[Stored items]

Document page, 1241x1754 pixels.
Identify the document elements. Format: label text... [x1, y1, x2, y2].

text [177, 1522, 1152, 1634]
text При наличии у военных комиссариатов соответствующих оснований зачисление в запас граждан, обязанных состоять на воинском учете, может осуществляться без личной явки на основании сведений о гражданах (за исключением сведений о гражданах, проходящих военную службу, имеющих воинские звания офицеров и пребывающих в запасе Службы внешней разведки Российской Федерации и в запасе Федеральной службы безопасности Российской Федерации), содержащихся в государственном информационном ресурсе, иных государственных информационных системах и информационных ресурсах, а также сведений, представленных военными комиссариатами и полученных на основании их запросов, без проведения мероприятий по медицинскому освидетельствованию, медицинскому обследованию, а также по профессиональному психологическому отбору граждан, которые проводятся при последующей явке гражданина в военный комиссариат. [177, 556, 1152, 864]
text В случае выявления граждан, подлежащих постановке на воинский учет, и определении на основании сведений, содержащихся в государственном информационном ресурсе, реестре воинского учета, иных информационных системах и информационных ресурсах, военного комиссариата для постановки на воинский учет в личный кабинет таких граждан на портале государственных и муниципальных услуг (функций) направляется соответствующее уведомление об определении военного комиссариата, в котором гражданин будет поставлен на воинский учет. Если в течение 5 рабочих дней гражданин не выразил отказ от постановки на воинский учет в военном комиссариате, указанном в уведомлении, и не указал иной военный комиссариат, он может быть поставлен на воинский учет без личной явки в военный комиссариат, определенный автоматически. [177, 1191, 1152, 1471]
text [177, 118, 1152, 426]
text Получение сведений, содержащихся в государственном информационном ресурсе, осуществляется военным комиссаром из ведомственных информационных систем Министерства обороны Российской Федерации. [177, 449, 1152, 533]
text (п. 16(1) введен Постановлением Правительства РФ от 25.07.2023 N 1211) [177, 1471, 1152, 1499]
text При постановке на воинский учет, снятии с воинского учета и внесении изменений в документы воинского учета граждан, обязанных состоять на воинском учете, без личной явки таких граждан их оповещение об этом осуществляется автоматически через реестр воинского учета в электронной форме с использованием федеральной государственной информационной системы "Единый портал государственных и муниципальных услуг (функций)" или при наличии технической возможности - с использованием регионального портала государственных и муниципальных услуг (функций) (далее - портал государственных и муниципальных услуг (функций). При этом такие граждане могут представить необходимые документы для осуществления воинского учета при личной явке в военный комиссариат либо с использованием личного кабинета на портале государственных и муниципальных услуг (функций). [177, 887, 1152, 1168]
...
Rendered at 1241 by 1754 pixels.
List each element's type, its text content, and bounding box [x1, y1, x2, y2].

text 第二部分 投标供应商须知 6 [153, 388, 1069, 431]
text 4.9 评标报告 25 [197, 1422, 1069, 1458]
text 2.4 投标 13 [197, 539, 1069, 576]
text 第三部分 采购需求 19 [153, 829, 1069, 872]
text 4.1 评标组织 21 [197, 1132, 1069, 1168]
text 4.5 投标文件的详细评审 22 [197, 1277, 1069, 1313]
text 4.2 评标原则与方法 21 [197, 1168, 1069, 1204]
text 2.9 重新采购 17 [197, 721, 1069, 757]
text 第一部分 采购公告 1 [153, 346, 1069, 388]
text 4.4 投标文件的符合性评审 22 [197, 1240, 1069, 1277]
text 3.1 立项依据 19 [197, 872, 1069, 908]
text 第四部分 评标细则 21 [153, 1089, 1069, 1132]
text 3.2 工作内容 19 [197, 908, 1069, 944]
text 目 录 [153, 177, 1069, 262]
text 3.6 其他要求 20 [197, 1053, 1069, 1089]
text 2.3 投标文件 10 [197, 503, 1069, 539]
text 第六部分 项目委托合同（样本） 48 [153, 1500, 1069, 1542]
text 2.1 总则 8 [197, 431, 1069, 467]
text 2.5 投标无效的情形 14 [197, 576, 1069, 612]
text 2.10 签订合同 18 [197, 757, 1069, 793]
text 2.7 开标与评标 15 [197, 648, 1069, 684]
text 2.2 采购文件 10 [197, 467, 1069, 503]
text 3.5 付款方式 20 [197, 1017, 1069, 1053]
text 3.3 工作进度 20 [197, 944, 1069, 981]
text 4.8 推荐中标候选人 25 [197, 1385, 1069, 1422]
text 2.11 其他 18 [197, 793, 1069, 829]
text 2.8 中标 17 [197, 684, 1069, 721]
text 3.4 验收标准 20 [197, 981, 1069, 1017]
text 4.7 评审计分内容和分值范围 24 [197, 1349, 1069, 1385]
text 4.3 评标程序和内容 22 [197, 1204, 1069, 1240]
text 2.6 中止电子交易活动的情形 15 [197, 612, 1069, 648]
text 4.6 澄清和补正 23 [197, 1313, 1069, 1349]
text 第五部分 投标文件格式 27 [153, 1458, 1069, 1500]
* * *
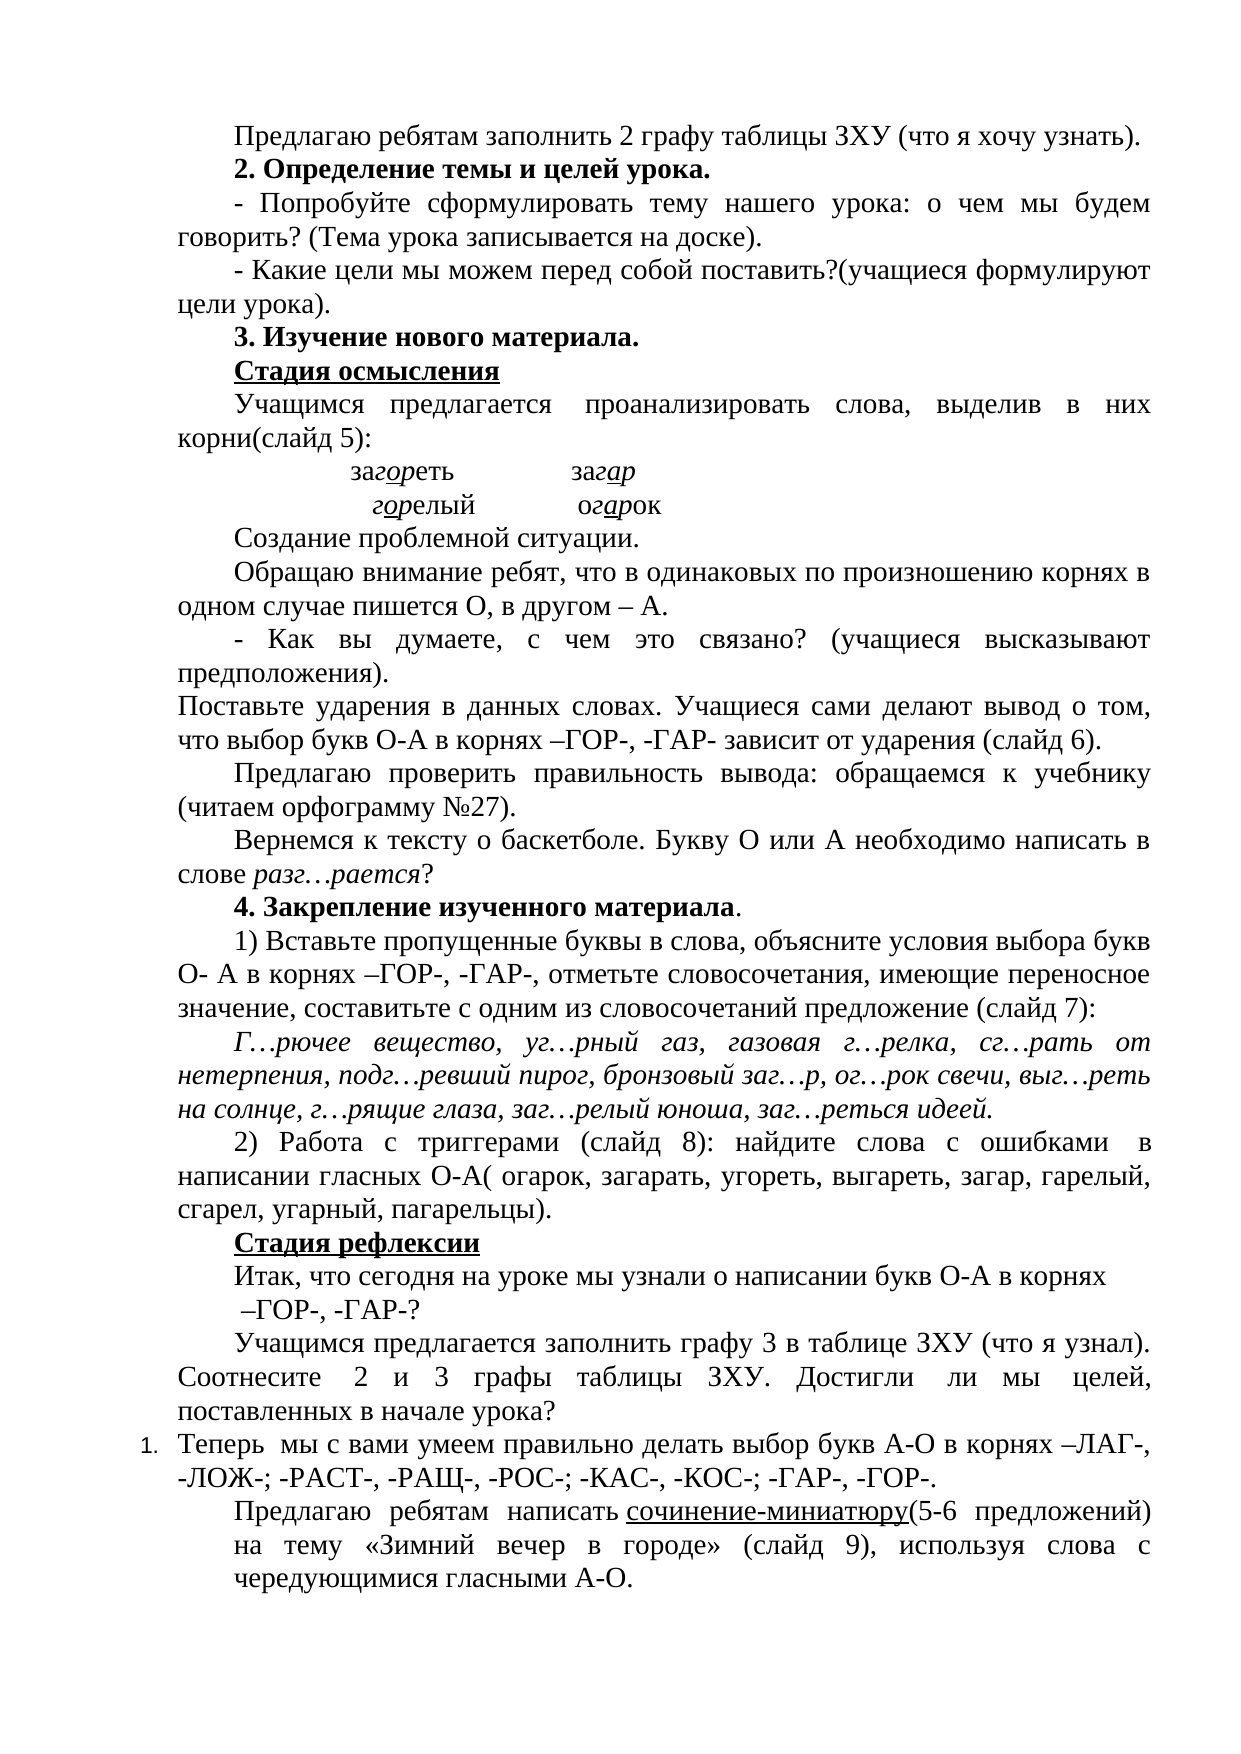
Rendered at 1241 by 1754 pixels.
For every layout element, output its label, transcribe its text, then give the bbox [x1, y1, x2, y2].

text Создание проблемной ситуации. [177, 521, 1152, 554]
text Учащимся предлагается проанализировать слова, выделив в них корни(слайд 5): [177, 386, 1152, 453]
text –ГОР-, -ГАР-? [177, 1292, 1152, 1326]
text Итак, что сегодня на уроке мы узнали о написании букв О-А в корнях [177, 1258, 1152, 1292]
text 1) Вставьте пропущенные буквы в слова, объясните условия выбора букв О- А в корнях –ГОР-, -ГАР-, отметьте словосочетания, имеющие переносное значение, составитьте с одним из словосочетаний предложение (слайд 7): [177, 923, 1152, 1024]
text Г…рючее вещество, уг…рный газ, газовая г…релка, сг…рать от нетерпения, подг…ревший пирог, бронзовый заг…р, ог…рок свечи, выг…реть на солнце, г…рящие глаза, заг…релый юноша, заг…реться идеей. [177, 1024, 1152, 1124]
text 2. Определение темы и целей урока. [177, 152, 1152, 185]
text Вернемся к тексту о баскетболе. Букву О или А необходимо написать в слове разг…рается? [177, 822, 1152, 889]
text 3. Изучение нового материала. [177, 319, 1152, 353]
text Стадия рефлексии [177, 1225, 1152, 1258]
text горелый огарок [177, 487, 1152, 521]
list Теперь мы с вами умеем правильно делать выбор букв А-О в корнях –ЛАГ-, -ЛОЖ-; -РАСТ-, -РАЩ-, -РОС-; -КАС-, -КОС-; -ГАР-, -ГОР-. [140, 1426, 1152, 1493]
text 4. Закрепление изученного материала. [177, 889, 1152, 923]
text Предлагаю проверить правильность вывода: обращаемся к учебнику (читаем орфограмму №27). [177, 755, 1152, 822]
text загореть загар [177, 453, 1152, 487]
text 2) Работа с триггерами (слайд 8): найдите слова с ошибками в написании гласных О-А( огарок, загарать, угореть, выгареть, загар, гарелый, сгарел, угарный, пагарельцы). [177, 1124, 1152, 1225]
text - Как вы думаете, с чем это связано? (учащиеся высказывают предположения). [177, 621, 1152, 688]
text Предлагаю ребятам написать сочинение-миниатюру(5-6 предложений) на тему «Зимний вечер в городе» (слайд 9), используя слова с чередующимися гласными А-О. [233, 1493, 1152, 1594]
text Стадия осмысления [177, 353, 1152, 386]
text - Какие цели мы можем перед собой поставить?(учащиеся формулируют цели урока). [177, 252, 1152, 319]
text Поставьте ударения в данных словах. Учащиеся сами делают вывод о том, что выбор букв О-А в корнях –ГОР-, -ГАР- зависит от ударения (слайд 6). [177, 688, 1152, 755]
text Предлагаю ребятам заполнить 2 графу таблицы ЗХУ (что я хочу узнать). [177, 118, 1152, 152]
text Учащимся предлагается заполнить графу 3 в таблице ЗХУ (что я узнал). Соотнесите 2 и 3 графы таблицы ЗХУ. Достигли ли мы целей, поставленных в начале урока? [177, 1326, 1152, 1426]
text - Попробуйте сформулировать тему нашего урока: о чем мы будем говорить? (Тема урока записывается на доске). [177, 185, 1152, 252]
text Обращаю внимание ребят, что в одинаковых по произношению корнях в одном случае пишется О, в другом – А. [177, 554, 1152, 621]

(ACTIVITY): Find the word "случае" in the entries above and gather every line that holds it.

(REPLY):
text В случае выявления граждан, подлежащих постановке на воинский учет, и определении на основании сведений, содержащихся в государственном информационном ресурсе, реестре воинского учета, иных информационных системах и информационных ресурсах, военного комиссариата для постановки на воинский учет в личный кабинет таких граждан на портале государственных и муниципальных услуг (функций) направляется соответствующее уведомление об определении военного комиссариата, в котором гражданин будет поставлен на воинский учет. Если в течение 5 рабочих дней гражданин не выразил отказ от постановки на воинский учет в военном комиссариате, указанном в уведомлении, и не указал иной военный комиссариат, он может быть поставлен на воинский учет без личной явки в военный комиссариат, определенный автоматически. [177, 1191, 1152, 1471]
text Обращаю внимание ребят, что в одинаковых по произношению корнях в одном случае пишется О, в другом – А. [177, 554, 1152, 621]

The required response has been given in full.